I always assumed that booleans were more efficient than ints at storing an on/off value - considering that's their reason for existence. I recently decided to check if this is true with the help of jsperf, and it came up with some contrary results!
http://jsperf.com/bool-vs-int
Here is the first test I tried. Toggling the value of the on/off switch. On Chrome it's significantly faster to do this using 1/0, but on firefox it's slightly faster to do this using bool. Interesting.
http://jsperf.com/bool-vs-int-2
And here's the second test I tried. Using them in a conditional. This appears to have significant advantage for ints as opposed to bools, up to 70% faster to use 1/0 instead of booleans - on both firefox and chrome. Wtf?
I guess my question is, am I doing something wrong? Why are ints so much better at boolean's job? Is the only value of using bools clarity, or am I missing something important?

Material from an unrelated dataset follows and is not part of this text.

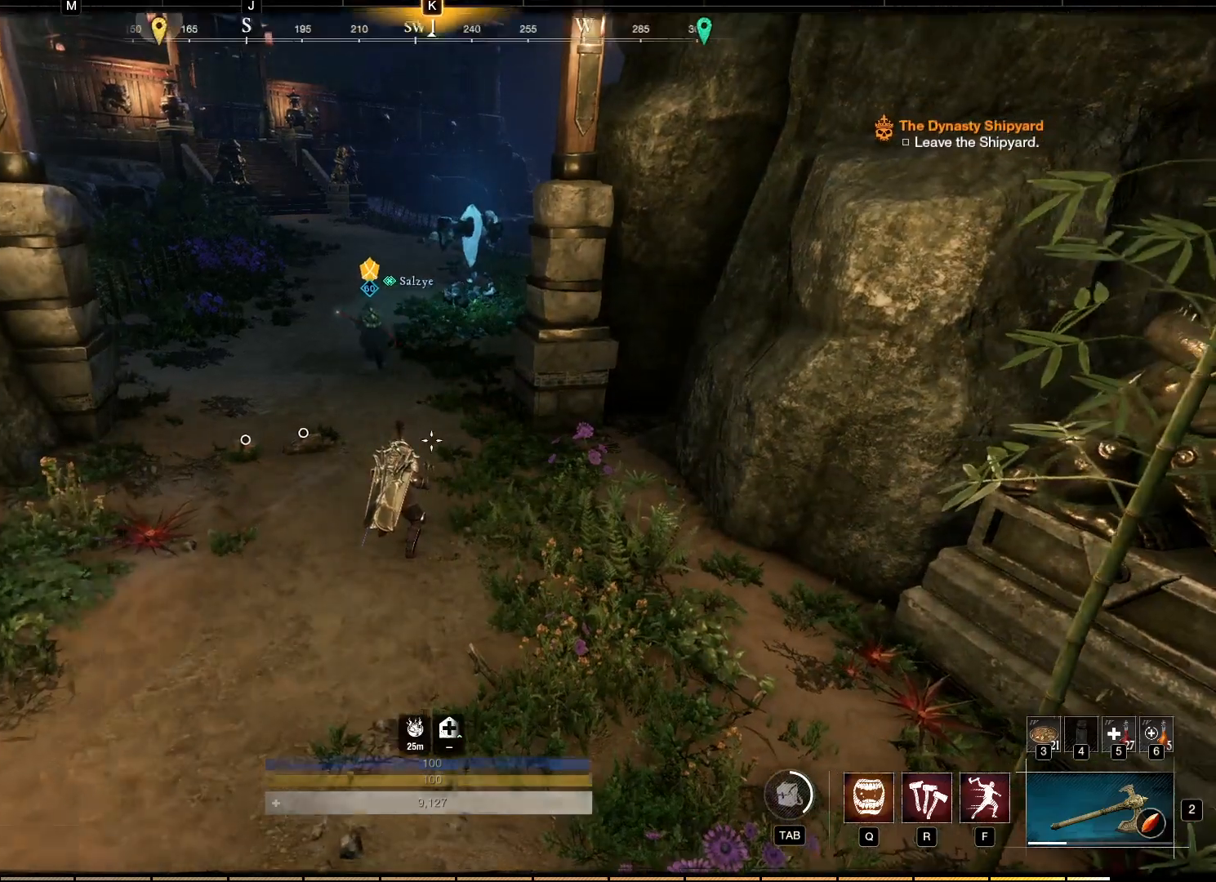
{"keys": ["w"], "mouse": [], "events": []}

Disclaimer, I can only speak for Firefox, but I guess Chrome is similar.
First example (http://jsperf.com/bool-vs-int):
The Not operation
JägerMonkey (Spidmonkey's JavaScript methodjit) inlines the check for boolean first and then just xors, which is really fast (We don't know the type of a/b, so we need to check the type).
The second check is for int, so if a/b would be a int this would be a little bit slower.
Code
The Subtract operation.
We again don't know the type of c/d. And again you are lucky we are going to assume ints and inline that first. But because in JavaScript number operations are specified to be IEEE 754 doubles, we need to check for overflow. So the only difference is "sub" and a "conditional jump" on overflow vs. plain xor in case 1.
Code
Second example:
(I am not 100% sure about these, because I never really looked at this code before)
and 3. The If.
We inline a check for boolean, all other cases end up calling a function converting the value to a boolean.
Code
The Compare and If.
This one is a really complex case from the implementation point of view, because it was really important to optimize equality operations. So I think I found the right code, that seems to suggest we first check for double and then for integers.
And because we know that the result of a compare is always a boolean, we can optimize the if statement.
Code
Followup I dumped the generated machine code, so if you are still interested, here you go.
Overall this is just a piece in a bigger picture. If we knew what kind of type the variables had and knew that the subtraction won't overflow then we could make all these cases about equally fast.
These efforts are being made with IonMonkey or v8's Crankshaft. This means you should avoid optimizing based of this information, because:
it's already pretty fast
the engine developers take care of optimizing it for you
it will be even faster in the future.

your test was a bit off due to the definition of "function" and "var" and the call for the function. The cost to define function and variables and calling them will differ from engine to engine. I modified your tests, try to re-run with your browsers (note that IE was off because the first run was weird but consecutive runs were as expected where bool is fastest): http://jsperf.com/bool-vs-int-2/4

I don't know but in the second test it does
if(a) bluh();
vs
if(c == 1) bluh();
maybe c==1 is faster because you're comparing a value with one with the same type
but if you do if(a) then js need to check if the value evaluates to true, not just if it is true...
That could be the reason...
Maybe we need to test
if(c==1)
vs
if(a===true) with three =

For me the choice would be based on API usage. Always return that which is most useful. If I use secondary code, I'd favor methods that return booleans. This probably makes the code ready to be chained. The alternative is to provide overloaded methods.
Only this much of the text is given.